● **RECORDED INFORMATION**:
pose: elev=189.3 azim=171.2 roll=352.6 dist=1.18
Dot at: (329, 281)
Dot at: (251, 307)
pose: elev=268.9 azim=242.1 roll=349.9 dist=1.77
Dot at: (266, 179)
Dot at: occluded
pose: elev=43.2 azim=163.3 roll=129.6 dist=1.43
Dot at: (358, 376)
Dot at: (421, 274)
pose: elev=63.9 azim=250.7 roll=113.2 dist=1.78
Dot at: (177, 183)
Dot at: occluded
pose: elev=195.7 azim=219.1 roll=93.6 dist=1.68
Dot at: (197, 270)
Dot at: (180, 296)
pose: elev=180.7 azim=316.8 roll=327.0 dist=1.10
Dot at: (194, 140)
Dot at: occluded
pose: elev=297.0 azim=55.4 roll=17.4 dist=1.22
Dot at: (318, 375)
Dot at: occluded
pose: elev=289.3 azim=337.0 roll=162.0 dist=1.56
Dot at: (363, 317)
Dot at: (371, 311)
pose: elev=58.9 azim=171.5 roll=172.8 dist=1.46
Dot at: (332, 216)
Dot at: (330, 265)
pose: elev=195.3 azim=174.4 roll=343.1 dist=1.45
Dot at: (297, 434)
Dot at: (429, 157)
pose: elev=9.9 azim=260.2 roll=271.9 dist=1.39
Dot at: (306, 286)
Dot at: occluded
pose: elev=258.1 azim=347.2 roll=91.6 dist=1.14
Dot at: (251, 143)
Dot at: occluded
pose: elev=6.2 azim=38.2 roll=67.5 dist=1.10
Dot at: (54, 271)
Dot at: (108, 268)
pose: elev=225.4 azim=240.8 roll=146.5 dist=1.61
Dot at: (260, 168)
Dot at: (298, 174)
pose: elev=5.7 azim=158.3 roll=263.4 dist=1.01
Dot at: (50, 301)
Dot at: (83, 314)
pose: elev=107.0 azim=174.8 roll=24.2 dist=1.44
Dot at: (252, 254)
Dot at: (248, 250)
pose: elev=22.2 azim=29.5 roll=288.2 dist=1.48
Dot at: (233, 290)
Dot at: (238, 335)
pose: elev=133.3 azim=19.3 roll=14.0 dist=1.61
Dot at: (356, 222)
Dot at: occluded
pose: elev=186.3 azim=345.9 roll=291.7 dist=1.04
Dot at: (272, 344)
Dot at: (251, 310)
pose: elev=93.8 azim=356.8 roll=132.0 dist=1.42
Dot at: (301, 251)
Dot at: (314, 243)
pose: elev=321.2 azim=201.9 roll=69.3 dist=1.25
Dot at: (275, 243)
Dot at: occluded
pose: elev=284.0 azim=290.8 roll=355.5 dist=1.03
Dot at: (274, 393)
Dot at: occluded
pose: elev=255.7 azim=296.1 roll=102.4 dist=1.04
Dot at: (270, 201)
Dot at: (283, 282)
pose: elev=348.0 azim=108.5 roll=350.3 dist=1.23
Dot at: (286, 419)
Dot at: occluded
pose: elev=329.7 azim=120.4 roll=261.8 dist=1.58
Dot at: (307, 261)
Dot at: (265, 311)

● **YOUR OBJECTIVE**:
Please reproduce all the material above, replacing every "pose" with "camera" and leaving everything else unchanged.

● **ANSWER**:
camera: elev=189.3 azim=171.2 roll=352.6 dist=1.18
Dot at: (329, 281)
Dot at: (251, 307)
camera: elev=268.9 azim=242.1 roll=349.9 dist=1.77
Dot at: (266, 179)
Dot at: occluded
camera: elev=43.2 azim=163.3 roll=129.6 dist=1.43
Dot at: (358, 376)
Dot at: (421, 274)
camera: elev=63.9 azim=250.7 roll=113.2 dist=1.78
Dot at: (177, 183)
Dot at: occluded
camera: elev=195.7 azim=219.1 roll=93.6 dist=1.68
Dot at: (197, 270)
Dot at: (180, 296)
camera: elev=180.7 azim=316.8 roll=327.0 dist=1.10
Dot at: (194, 140)
Dot at: occluded
camera: elev=297.0 azim=55.4 roll=17.4 dist=1.22
Dot at: (318, 375)
Dot at: occluded
camera: elev=289.3 azim=337.0 roll=162.0 dist=1.56
Dot at: (363, 317)
Dot at: (371, 311)
camera: elev=58.9 azim=171.5 roll=172.8 dist=1.46
Dot at: (332, 216)
Dot at: (330, 265)
camera: elev=195.3 azim=174.4 roll=343.1 dist=1.45
Dot at: (297, 434)
Dot at: (429, 157)
camera: elev=9.9 azim=260.2 roll=271.9 dist=1.39
Dot at: (306, 286)
Dot at: occluded
camera: elev=258.1 azim=347.2 roll=91.6 dist=1.14
Dot at: (251, 143)
Dot at: occluded
camera: elev=6.2 azim=38.2 roll=67.5 dist=1.10
Dot at: (54, 271)
Dot at: (108, 268)
camera: elev=225.4 azim=240.8 roll=146.5 dist=1.61
Dot at: (260, 168)
Dot at: (298, 174)
camera: elev=5.7 azim=158.3 roll=263.4 dist=1.01
Dot at: (50, 301)
Dot at: (83, 314)
camera: elev=107.0 azim=174.8 roll=24.2 dist=1.44
Dot at: (252, 254)
Dot at: (248, 250)
camera: elev=22.2 azim=29.5 roll=288.2 dist=1.48
Dot at: (233, 290)
Dot at: (238, 335)
camera: elev=133.3 azim=19.3 roll=14.0 dist=1.61
Dot at: (356, 222)
Dot at: occluded
camera: elev=186.3 azim=345.9 roll=291.7 dist=1.04
Dot at: (272, 344)
Dot at: (251, 310)
camera: elev=93.8 azim=356.8 roll=132.0 dist=1.42
Dot at: (301, 251)
Dot at: (314, 243)
camera: elev=321.2 azim=201.9 roll=69.3 dist=1.25
Dot at: (275, 243)
Dot at: occluded
camera: elev=284.0 azim=290.8 roll=355.5 dist=1.03
Dot at: (274, 393)
Dot at: occluded
camera: elev=255.7 azim=296.1 roll=102.4 dist=1.04
Dot at: (270, 201)
Dot at: (283, 282)
camera: elev=348.0 azim=108.5 roll=350.3 dist=1.23
Dot at: (286, 419)
Dot at: occluded
camera: elev=329.7 azim=120.4 roll=261.8 dist=1.58
Dot at: (307, 261)
Dot at: (265, 311)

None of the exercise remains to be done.